For that reason, among hard-core white coated mental health clinicians, amok has lost its medical currency as an official form of lunacy. No Freudian worth his caloric weight in Viennese pastry ever writes down on a patient’s chart: “AMOK,” and then prescribes a straitjacket and mood elevator.
No, amok, in that branch of medicine, whose mission is to root out the loon in lunacy, has been marginalized to a paragraph in an appendix of the Diagnostic and Statistical Manual, fourth edition, the official dictionary of mental disorders.
Basically, the term’s been ghettoized, seen as culture-bound to Asia only, irrelevant to the West.
Given that limitation you can see why U.S. clinicians, even Asian American ones, barely mentioned amok during the height of the Virginia Tech story, though I suspect it was more due to the racial implications of having an Asian American killer as a subject and the fear of enlivening the dormant stereotype of “crazy, murderous Asians.”
But frankly, wouldn’t that be better than an image of being “docile, servile Asians,” at least metaphorically?
Still, clinicians were so careful not to use the term, I’d say it was a classic case of amokophobia: the fear of being called racist for connecting Cho to amok.
AMOK UNBOUND
Enter Dr. Saint Martin, the forensic psychiatrist based in Los Angeles, who boldly declares that amok is not a culture-bound state limited to Asia, but is a modern condition found in industrialized, westernized societies like the U.S.
“If you’re saying it’s culture bound, you’re saying it doesn’t affect us,” Saint Martin told me by phone. “But that is not my experience.”
Saint Martin said he’s researched and interviewed people connected to nearly 50 cases in Southern California between 1999 and 2002. They show a diversity of rage killers from all backgrounds, but especially among whites. Not all are Asians.
Saint Martin said his research shows that amok is a final stage in rage killings that are linked to common mental disorders like schizophrenia. He says people tend to explore those underlying conditions and dismiss that all important final stage. Part of the reason for this is that there’s nothing left to study — the amok usually kills himself.
In one case Saint Martin studied a Korean man who killed his wife and three children in Los Angeles’ Koreatown in 1999. The Los Angeles Times described him as a “volatile drinker who kept to himself and was sardonically nicknamed ‘Psycho.’”
The establishment isn’t fully embracing Saint Martin’s research just yet. But if it continues to ghettoize the term as “culture-bound” that would be a real mistake.
“If they keep thinking it’s a rare disease and not in North America,” warned Saint Martin, “You’ll miss cases and not intervene appropriately.”

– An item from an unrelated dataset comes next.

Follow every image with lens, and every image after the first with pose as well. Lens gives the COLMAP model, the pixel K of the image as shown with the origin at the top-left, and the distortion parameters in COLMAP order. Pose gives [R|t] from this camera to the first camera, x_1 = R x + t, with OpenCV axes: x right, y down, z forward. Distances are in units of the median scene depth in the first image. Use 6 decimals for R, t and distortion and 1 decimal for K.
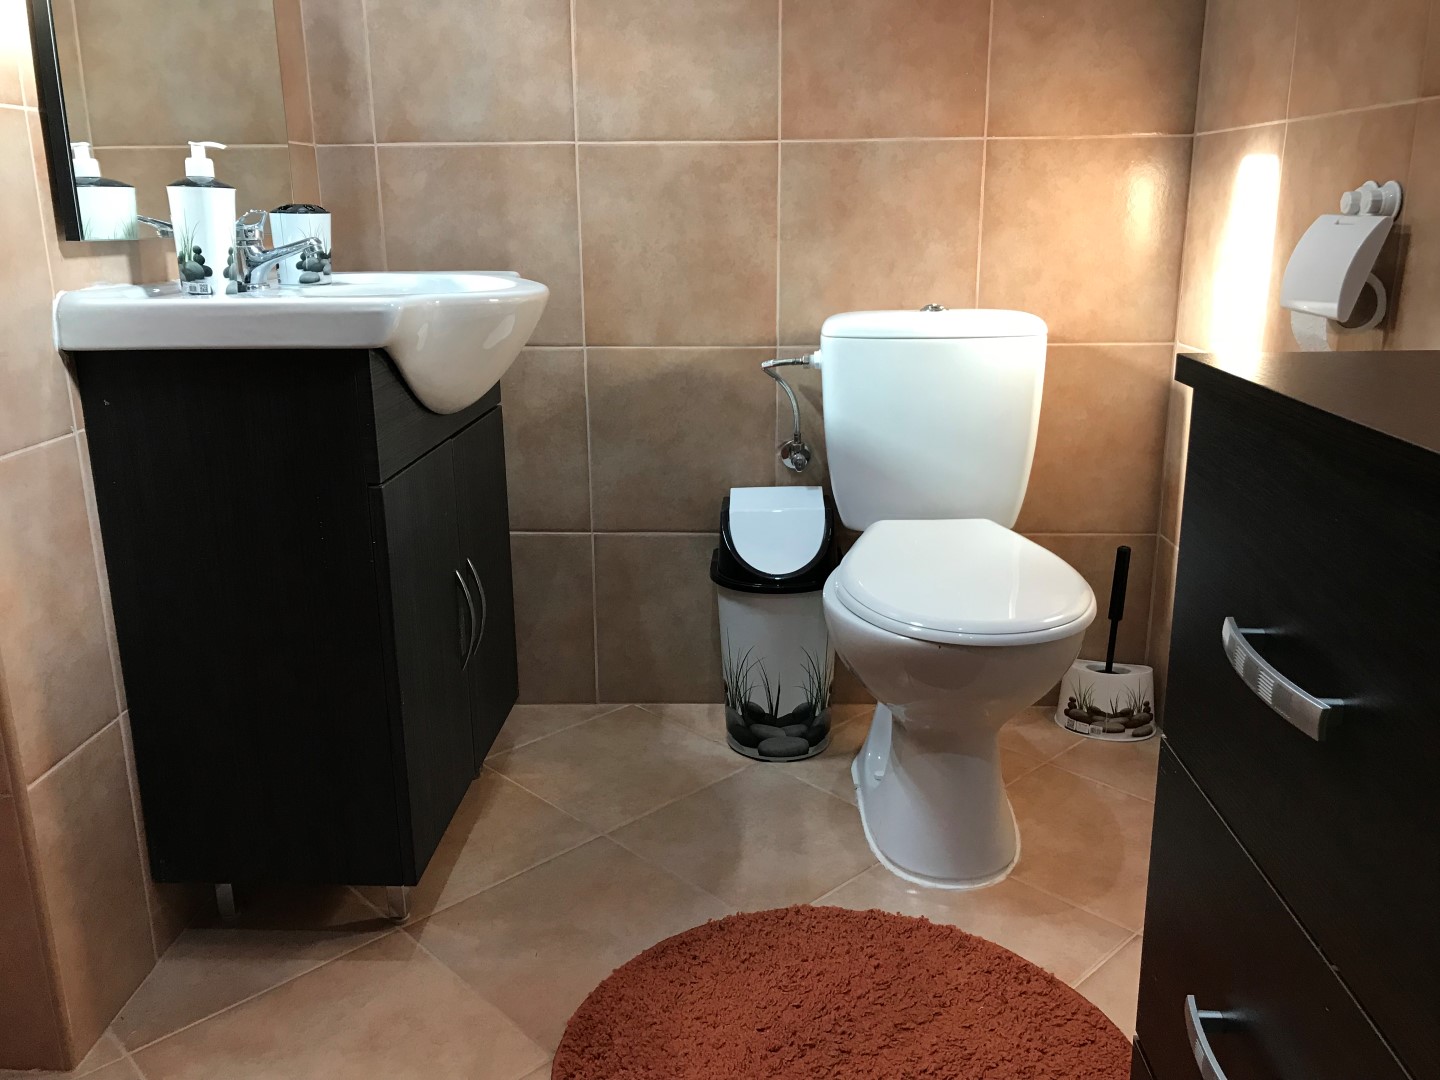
lens RADIAL K [[1189.6, 0, 720.0], [0, 1189.6, 540.0], [0, 0, 1]] dist [0.024475, -0.046802]
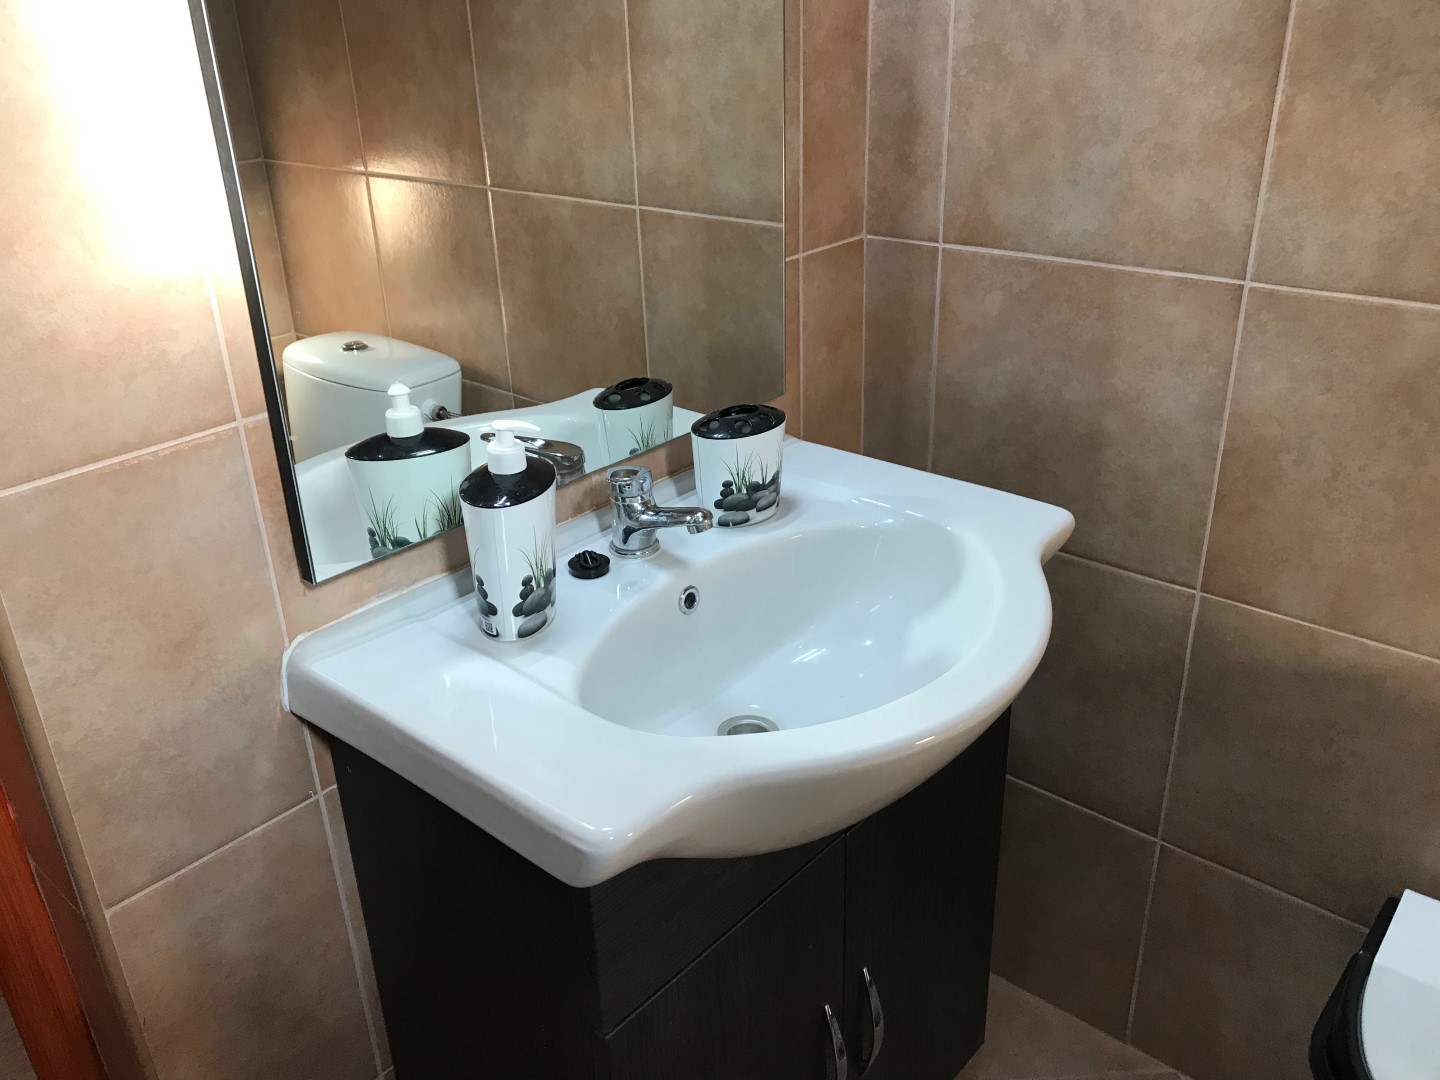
lens RADIAL K [[1189.8, 0, 701.4], [0, 1189.8, 539.3], [0, 0, 1]] dist [0.004712, 0.009997]
pose [[0.773165, 0.251963, -0.582005, 0.042227], [-0.140976, 0.963014, 0.229630, -0.310766], [0.618337, -0.095493, 0.780090, 0.378218]]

Now isn’t that the case of Cho? Even with all his red flags, not enough was done.
Amok should be unbound lest we miss new ways to help us understand the potential dangers of a diverse group of people in need of help.
POLITICAL CORRECTNESS RUN AMOK
Irrational fears about race appeared in the Cho story from the start. Journalists were even hesitant to mention Cho’s race, even though race was simply one fact in the story.
All I cared about was accuracy. For example, if the person is Asian, call him that if he’s an Asian national, an immigrant visa holder or resident alien. If he’s born in the U.S., call him an Asian American.
It took a day to get that right. But not before an erroneous report by Michael Sneed of the Chicago Sun-Times, who reported the shooter was a 25-year- old Chinese national from Shanghai who came into the U.S. via San Francisco last August.
When Cho was finally named, the Chinese were relieved, but the irrational fears shifted to the Korean American community, who suddenly feared some kind of retaliation.
For what? The act of a crazy person?
The hesitance on the part of the media and the psychiatric community to talk about race illustrates the bizarre mental state of America: We can’t talk about it but we can’t escape it.
I’m with Dr. Saint Martin. If it might prevent another shooting tragedy, let’s discuss amok.